Summary
Software defects (or bugs) are a severe problem. Due to the drastic efforts involved in this process, countless software applications are shipped with many known and unknown bugs, which can crash critical computing systems or expose serious security vulnerabilities. As we increasingly rely on computing systems, there is a critical need to find a better way to tackle software bugs.
There is a largely untapped resource that can help us tackle this problem. Billions of lines of code are readily available from millions of open-source projects hosted in repositories like GitHub, many of which are of professional quality. Millions of code revisions are committed to these open-source projects daily, many of which are good examples of bug repair solutions. This wealth of information offers a new way to tackle software bugs. By analysing code revisions related to software bugs and their repair solutions, we can discover the root causes of bugs and learn how to fix them. Through aggregating and leveraging these past development efforts devoted by many professional programmers worldwide, a tool can be designed to automatically identify and fix hidden software bugs from a new, unseen program.

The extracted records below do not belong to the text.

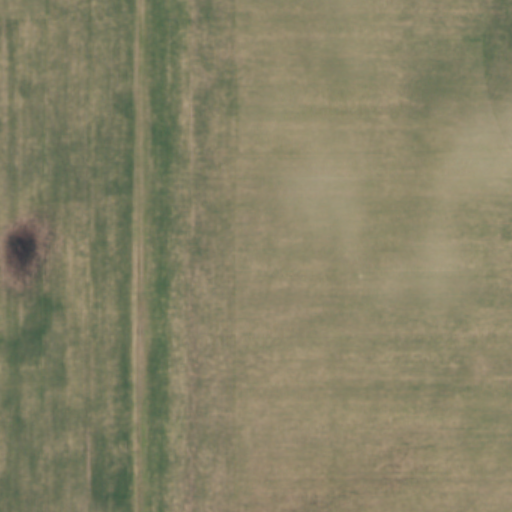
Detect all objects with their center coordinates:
road: (142, 255)
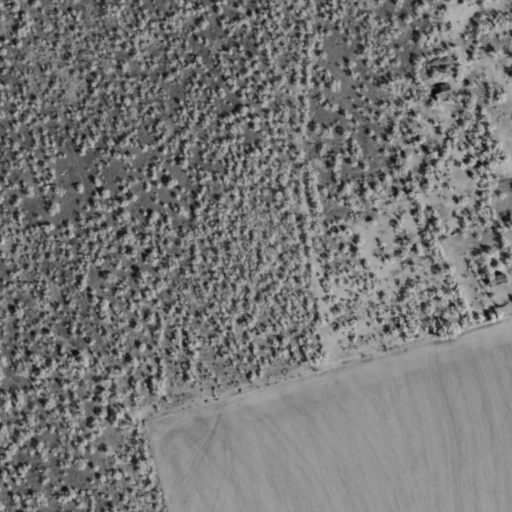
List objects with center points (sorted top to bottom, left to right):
building: (440, 90)
building: (496, 279)
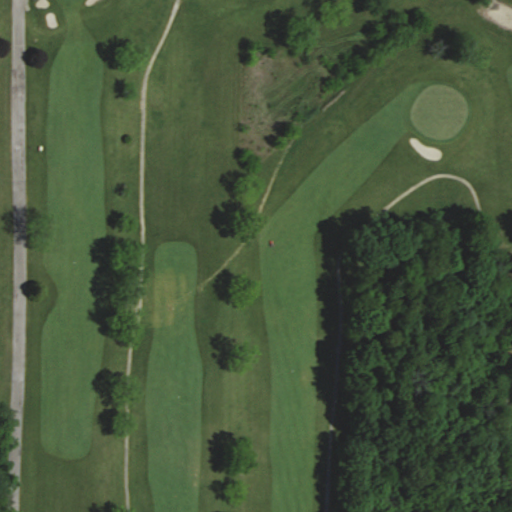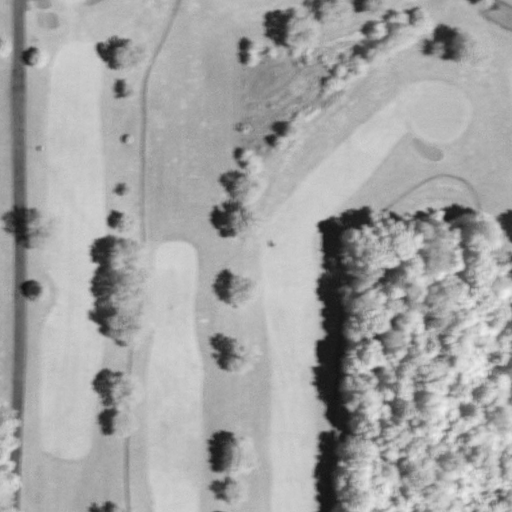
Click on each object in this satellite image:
road: (17, 256)
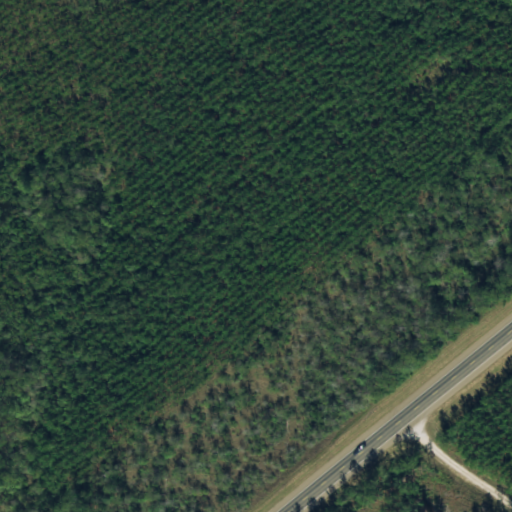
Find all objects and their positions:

We envision a new paradigm where software developers no longer need to spend enormous amounts of time manually finding and fixing bugs buried in hundreds of thousands of lines of complex code. This exciting vision of highly intelligent software development just becomes possible due to the recent breakthrough in the effectiveness of deep learning, which allows us to build powerful natural language processing (NLP) models to distil knowledge from large corpora of texts. This work will extend the reach of NLP to massive code bases, an area of research that is largely unexplored. By combining NLP methods with compiler-based code analysis, we will develop new models, analyses, and techniques to extract and transfer knowledge from open-source projects to automatically fix software bugs, a task that previously seemed difficult or impossible but is much needed.